Her son, Tony, was standing alone on the bridge.
“I saw the look on his face,” she told jurors, according to the newspaper. “He was distraught. He was upset. His eyes were puffy. I told him to put one foot in front of the other and keep coming. He said he couldn’t.”
“Stay away from me,” Moreno shouted from the bridge, according to court records.
At about the same time, Moreno’s ex-girlfriend was hysterically texting him about their son, Aaden.
She later told police that she and Moreno had talked earlier in the day and had a disagreement about custody.
It was almost midnight when he had started texting her, saying he was going to kill their child.
“You tried to take him away from me,” Moreno wrote, according to the court documents. “You failed.

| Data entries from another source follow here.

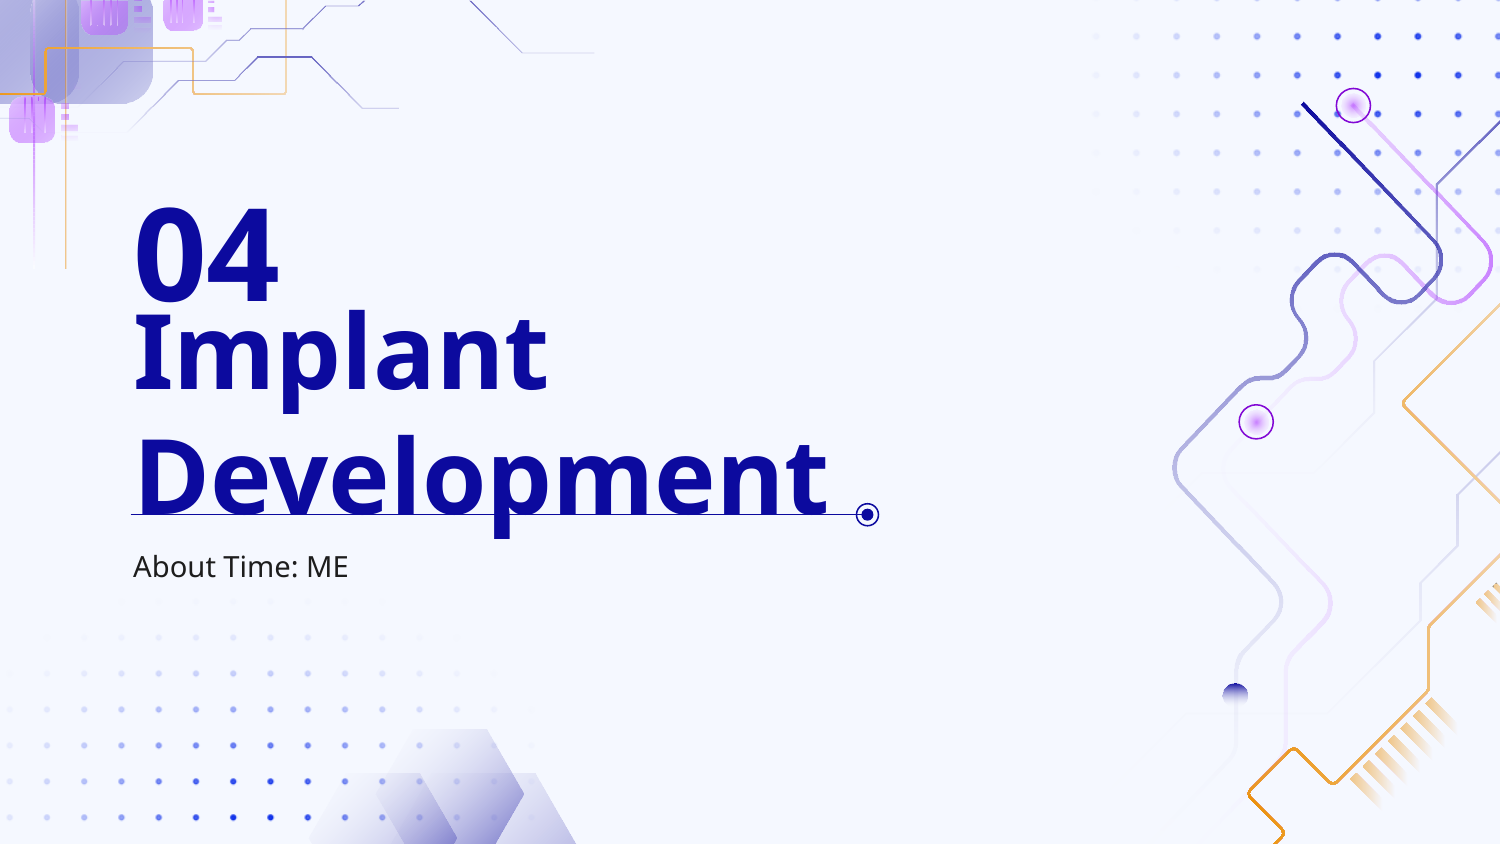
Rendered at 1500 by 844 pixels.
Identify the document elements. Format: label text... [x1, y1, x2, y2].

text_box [130, 503, 879, 526]
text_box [1063, 0, 1500, 844]
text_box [0, 549, 587, 844]
subtitle About Time: ME [118, 533, 1037, 609]
title 04 [118, 168, 398, 332]
title Implant Development [118, 341, 1037, 480]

I didn’t.”
“Enjoy your life with out us now.”
“Where are you?!” she responded.
Moreno told her that their son was dead.
“Your (sic) playing right now!” she wrote. “Please tell me your (sic) kidding!!!!!!!!”

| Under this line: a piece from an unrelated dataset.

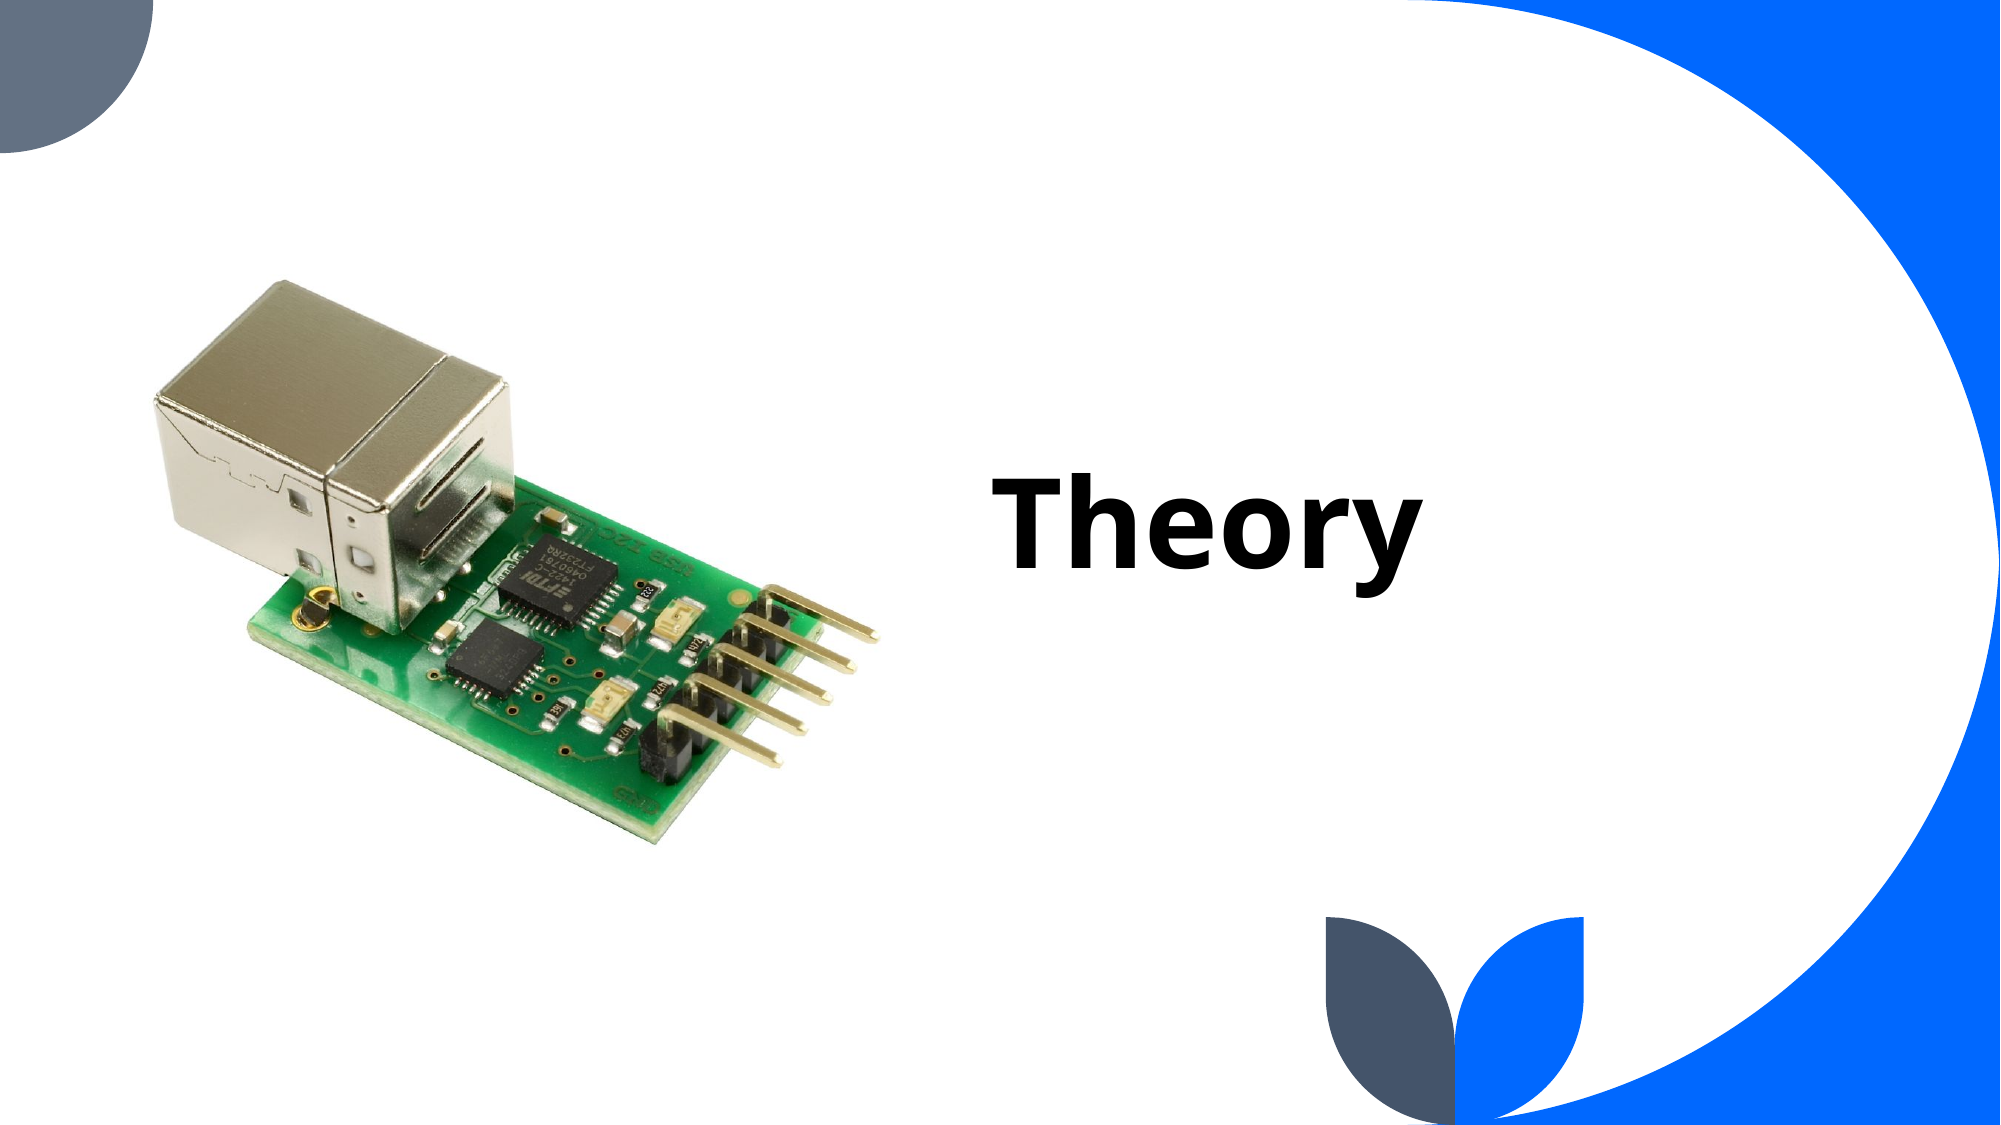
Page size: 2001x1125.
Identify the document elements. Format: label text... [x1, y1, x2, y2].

title Theory [975, 431, 1462, 600]
picture [148, 189, 887, 932]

“Don’t f—- talk like that,” she typed.
“You couldn’t kill your own son!” she said.
“Tony,” she said. “Please!!!!!!!!”
In court earlier this week, jurors heard from a witness who said she saw a man on the bridge holding a baby over his shoulders, according to the New Haven Register. The child was dressed in a white onesie, the witness recalled.
But when police and Moreno’s mother arrived that night, the child was missing.
Jurors also heard a recording of the 911 call in which Denise Moreno asked an emergency dispatcher to tell the officer to let her go to her son.
“Please, I can’t let him go,” she said on the call, according to the Register. “He just called and said he was on the bridge and was going to jump. He has his 7-month-old son with him.”
According to the Register, Middletown Police Officer Austin Smith, who was on the bridge that night, said in court that he saw Moreno “put both his hands on the railing and hurl himself over.”
“He jumped! He jumped! He jumped!” an officer shouted over the radio, the Register reported. “We don’t know where the kid is! We don’t know where the kid is!”
The stroller was empty – aside from some blankets and a pacifier.
Another officer who responded to the scene said in court that he spotted Moreno in the water.
“I asked him several times where the baby was. He looked at us several times, but never answered,” Officer Steven DiMassa said, according to the Register. “I asked him to swim to us. It appeared he was trying.”
After first responders pulled Moreno from the water, DiMassa said he asked the question again.
“I went up, I got right up in his face and asked him were the baby was,” the officer said in court.
The father, he recalled, would not answer.
Moreno was taken to Middlesex Hospital, then transported via helicopter to Hartford Hospital for treatment, according to the court documents. His booking photo, which was taken at his initial arrest, shows him with swollen, black-and-blue eyes and bruising on his face. Police said the injuries were caused by his jumping from a 100-foot-high bridge into the water.
After a two-day search for Aaden’s body, a kayaker found him in East Haddam, according to the Hartford Courant.
If Moreno is convicted of his son’s murder, he could face up to 70 years in prison, according to local news reports.